Friday 18 January 2013

Hard Cheese!

I was interested to read in the EADT (16 January, ‘Make time for a traditional farmhouse breakfast this weekend’) that next week is Farmhouse Breakfast Week.  We are told that breakfast is the most important meal of the day and plays a key role in helping tackle obesity and reducing heart disease and diabetes.

The “traditional breakfast” is often portrayed as the “full English breakfast” – eggs, bacon, mushrooms, etc.  But readers may be interested to know that workers in the Suffolk farmhouses of the mid-nineteenth century were eating something quite different.

During 1894 and 1895, the Suffolk Times and Mercury featured a series of articles entitled  “The autobiography of a Suffolk Farm Labourer: with recollections of incidents and events that have occurred in Suffolk, during the sixty years from 1816 to 1876”.  In his ‘autobiography’, the farm worker recalls his memories of breakfast in the farmhouse kitchen:

“... The meals were taken in the old-fashioned kitchen, which had an open fire-place.  During winter a large block of wood made the room comfortably warm.  Master, mistress, and servants were all in the same room, though not at the same table.  Visitors, who often dropped in sat with the family, but the conversation went on regardless of our presence….

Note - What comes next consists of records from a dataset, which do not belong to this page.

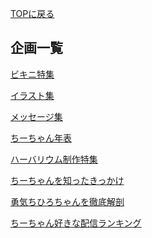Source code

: [TOPに戻る](https://kkumt93.github.io/Chihiro_1stAnni/)

## 企画一覧

[ビキニ特集](https://kkumt93.github.io/Chihiro_1stAnni/bikini)  

[イラスト集](https://kkumt93.github.io/Chihiro_1stAnni/illustration)  

[メッセージ集](https://kkumt93.github.io/Chihiro_1stAnni/Message)  

[ちーちゃん年表]()

[ハーバリウム制作特集]()  

[ちーちゃんを知ったきっかけ](https://kkumt93.github.io/Chihiro_1stAnni/Chi-Trigger)  

[勇気ちひろちゃんを徹底解剖]()  

[ちーちゃん好きな配信ランキング]()  
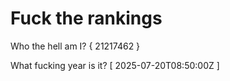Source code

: # Fuck the rankings

Who the hell am I?
{ 21217462 }

What fucking year is it?
[ 2025-07-20T08:50:00Z ]
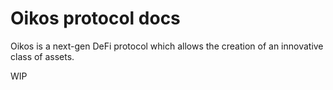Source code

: # Oikos protocol docs

Oikos is a next-gen DeFi protocol which allows the creation of an innovative class of assets. 

WIP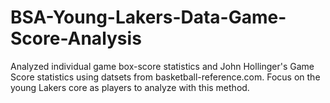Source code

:# BSA-Young-Lakers-Data-Game-Score-Analysis
Analyzed individual game box-score statistics and John Hollinger's Game Score statistics using datsets from basketball-reference.com. Focus on the young Lakers core as players to analyze with this method.
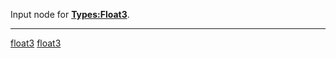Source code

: Input node for **[Types:Float3](Types:Float3 "wikilink")**. <noinclude>
<noinclude>

<hr>

</noinclude>

[float3](Category:Protoflux "wikilink")
[float3](Category:Protoflux:Input "wikilink")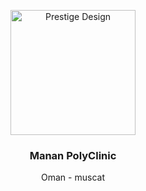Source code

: <p align="center">
  <p align="center">
    <a href="https://majanpolyclinic.com">
    <img src="https://github.com/majanpolyclinic/.github/assets/6504337/bbf515c2-fac3-40a2-b385-092a2ecf6743" height="200" alt="Prestige Design" />
    </a> 
 </p>
  <h3 align="center">
    Manan PolyClinic
  </h3>
  <p align="center">
   Oman - muscat
  </p>
</p>

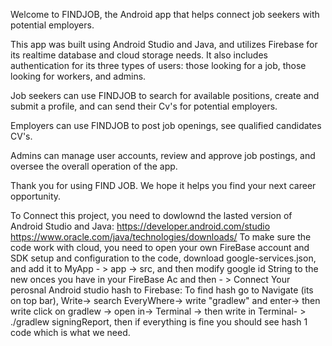 Welcome to FINDJOB, the Android app that helps connect job seekers with potential employers.

This app was built using Android Studio and Java, and utilizes Firebase for its realtime database and cloud storage needs. It also includes authentication for its three types of users: those looking for a job, those looking for workers, and admins.

Job seekers can use FINDJOB to search for available positions, create and submit a profile, and can send their Cv's for potential employers.

Employers can use FINDJOB to post job openings, see qualified candidates CV's.

Admins can manage user accounts, review and approve job postings, and oversee the overall operation of the app.

Thank you for using FIND JOB. We hope it helps you find your next career opportunity.


To Connect this project, you need to dowlownd the lasted version of Android Studio and Java: https://developer.android.com/studio 
https://www.oracle.com/java/technologies/downloads/
To make sure the code work with cloud, you need to open your own FireBase account and SDK setup and configuration to the code, download google-services.json, and add it to MyApp - > app -> src, and then modify google id String to the new onces you have in your FireBase Ac and then - >
Connect Your perosnal Android studio hash to Firebase: 
    To find hash go to Navigate (its on top bar), Write-> search EveryWhere-> write "gradlew" and enter-> then write click on gradlew ->
     open in-> Terminal -> then write in Terminal- > ./gradlew signingReport, then if everything is fine you should see hash 1 code which is what we need.
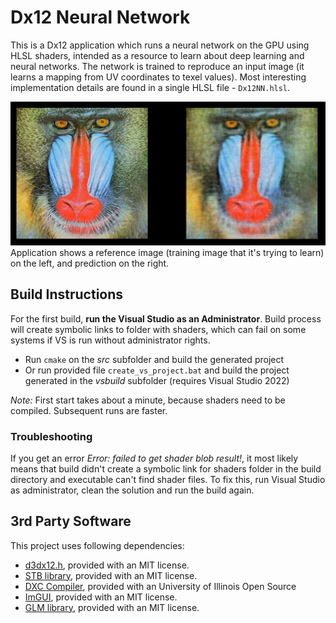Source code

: # Dx12 Neural Network

This is a Dx12 application which runs a neural network on the GPU using HLSL shaders, intended as a resource to learn about deep learning and neural networks. The network is trained to reproduce an input image (it learns a mapping from UV coordinates to texel values). Most interesting implementation details are found in a single HLSL file - `Dx12NN.hlsl`.

![Application Output](main.png "Application Output") Application shows a reference image (training image that it's trying to learn) on the left, and prediction on the right.

## Build Instructions
For the first build, **run the Visual Studio as an Administrator**. Build process will create symbolic links to folder with shaders, which can fail on some systems if VS is run without administrator rights.

* Run `cmake` on the *src* subfolder and build the generated project
* Or run provided file `create_vs_project.bat` and build the project generated in the *vsbuild* subfolder (requires Visual Studio 2022)

*Note:* First start takes about a minute, because shaders need to be compiled. Subsequent runs are faster.

### Troubleshooting
If you get an error *Error: failed to get shader blob result!*, it most likely means that build didn't create a symbolic link for shaders folder in the build directory and executable can't find shader files. To fix this, run Visual Studio as administrator, clean the solution and run the build again.

## 3rd Party Software

This project uses following dependencies:
* [d3dx12.h](https://github.com/Microsoft/DirectX-Graphics-Samples/tree/master/Libraries/D3DX12), provided with an MIT license. 
* [STB library](https://github.com/nothings/stb/), provided with an MIT license.
* [DXC Compiler](https://github.com/microsoft/DirectXShaderCompiler), provided with an University of Illinois Open Source
* [ImGUI](https://github.com/ocornut/imgui), provided with an MIT license.
* [GLM library](https://github.com/g-truc/glm), provided with an MIT license.
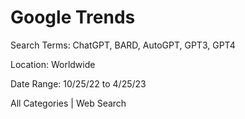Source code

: # Google Trends

Search Terms: ChatGPT, BARD, AutoGPT, GPT3, GPT4

Location: Worldwide

Date Range: 10/25/22 to 4/25/23

All Categories | Web Search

For breakfast we had pork, bread, Suffolk cheese, and a pint of mild beer. 
 
Suffolk cheese has been a subject for much deserved satire.  An unimpeachable authority – Robert Bloomfield – describes a piece of it as

‘Too big to swallow, and too hard to bite.’
 
… I well recollect that the cheese we ate was cut in half by a hand saw; one half was at breakfast time placed on a “footman” with its face to the fire, till it began to “sizzle” and turn brown, then we cut off the cooked slice and ate it with fat pork.”

(NB: A footman is a piece of furniture made of brass or steel, similar in design to footstool, that was commonly used for keeping dishes warm in front of fires.)